→ **EXERCISE BRIEF**:
In the entries that follow, find each line with the word "back" and copy it.

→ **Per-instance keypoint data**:
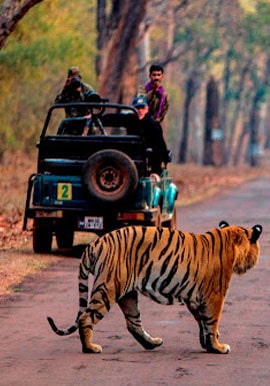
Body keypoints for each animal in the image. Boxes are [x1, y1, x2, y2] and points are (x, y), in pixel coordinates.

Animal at [47, 222, 262, 354]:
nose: (256, 260)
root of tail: (95, 243)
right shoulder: (214, 296)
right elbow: (212, 321)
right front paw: (218, 347)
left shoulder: (195, 299)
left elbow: (203, 323)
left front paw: (208, 344)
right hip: (108, 288)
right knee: (86, 317)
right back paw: (90, 348)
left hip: (128, 294)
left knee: (133, 323)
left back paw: (152, 343)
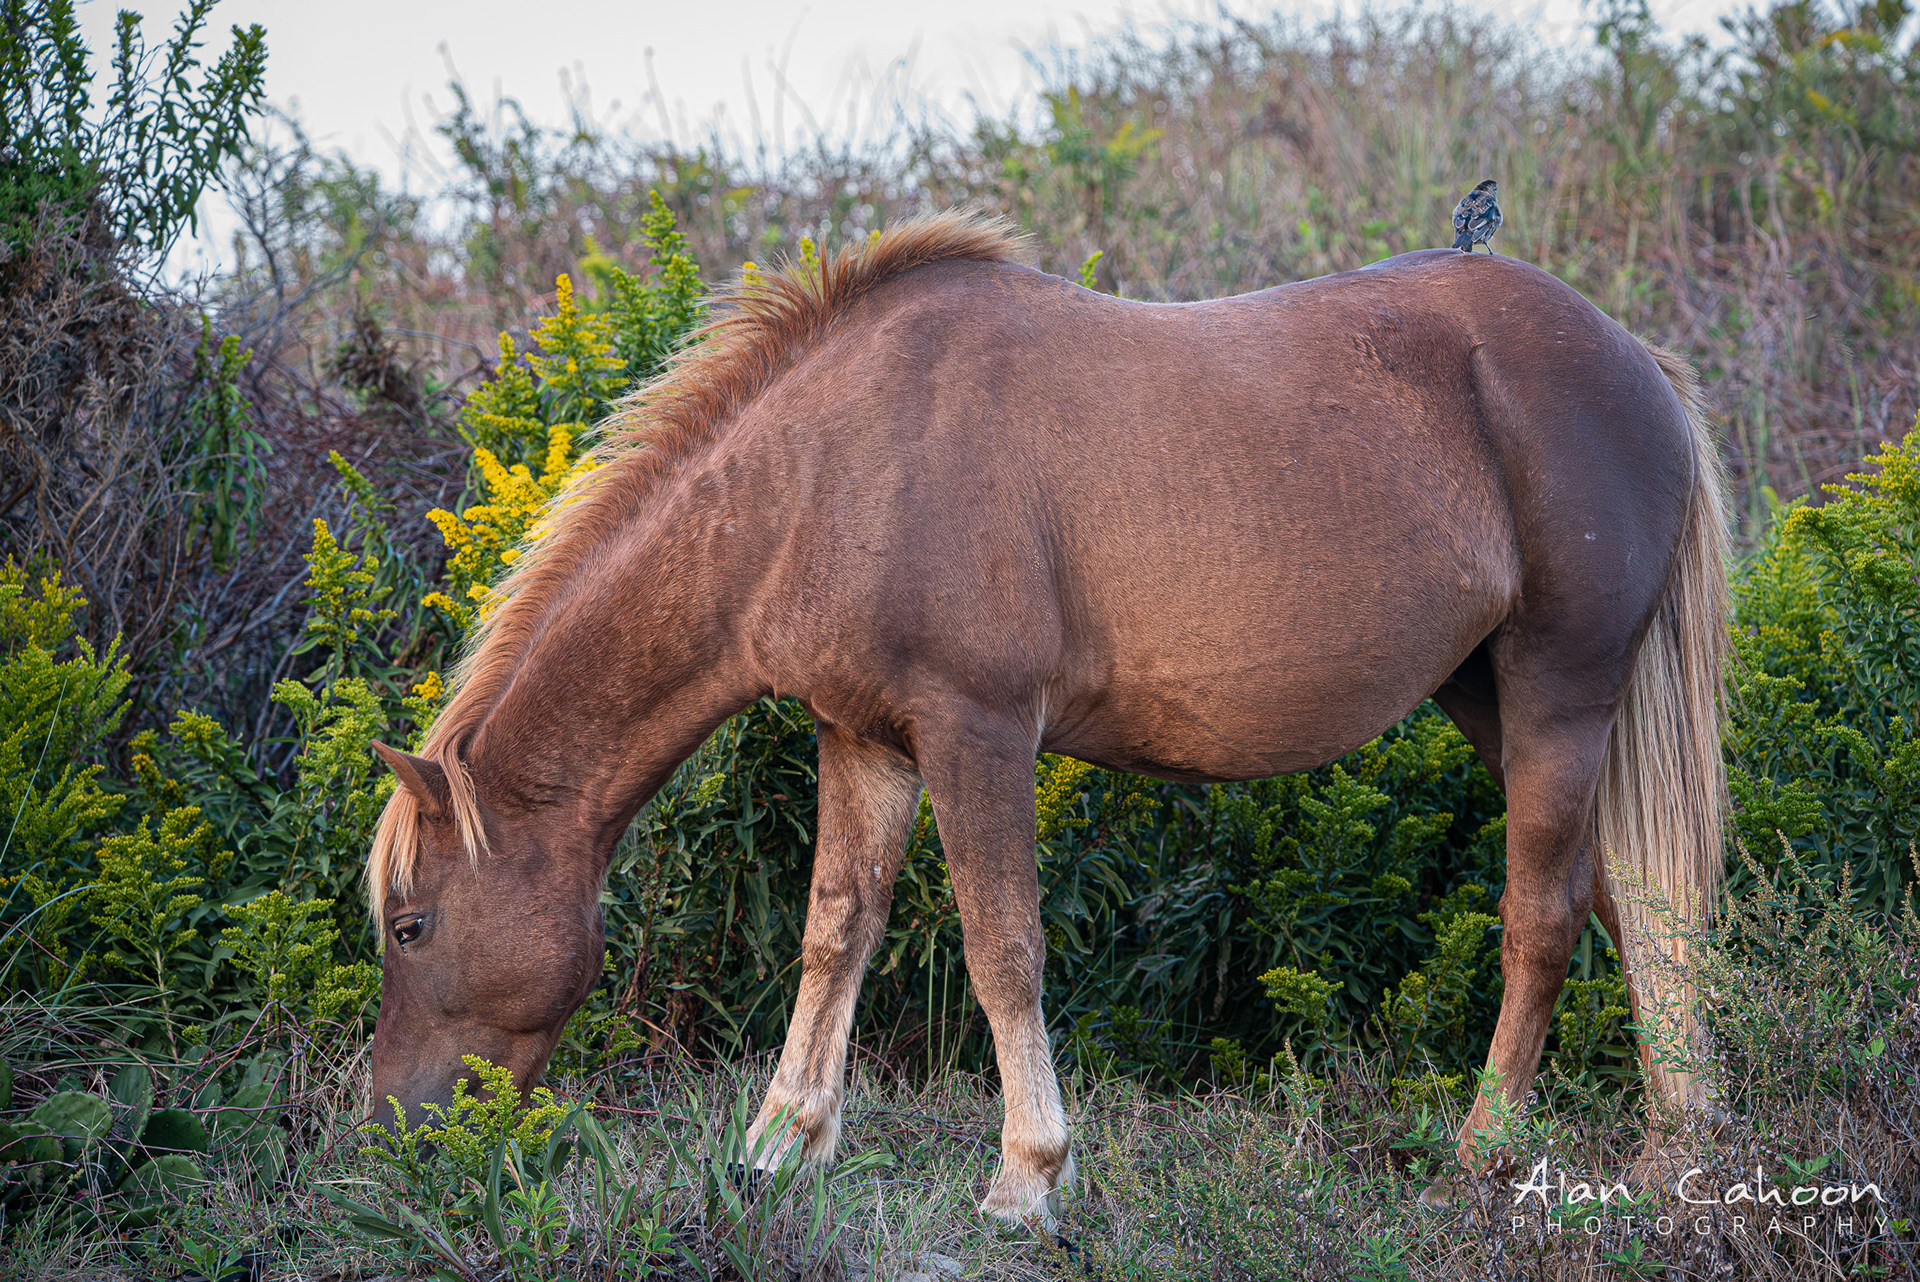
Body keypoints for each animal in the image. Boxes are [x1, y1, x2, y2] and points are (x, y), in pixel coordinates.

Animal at [363, 210, 1728, 1224]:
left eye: (413, 925)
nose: (393, 1134)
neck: (828, 469)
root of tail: (1639, 364)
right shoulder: (863, 738)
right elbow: (835, 933)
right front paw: (780, 1145)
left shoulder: (977, 730)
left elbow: (1000, 945)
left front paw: (1026, 1177)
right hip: (1491, 694)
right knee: (1633, 903)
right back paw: (1678, 1149)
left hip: (1559, 688)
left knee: (1543, 917)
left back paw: (1483, 1154)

→ **PROBLEM SOLUTION**:
right back paw: (90, 348)
left back paw: (152, 343)
right back paw: (1678, 1149)
left back paw: (1483, 1154)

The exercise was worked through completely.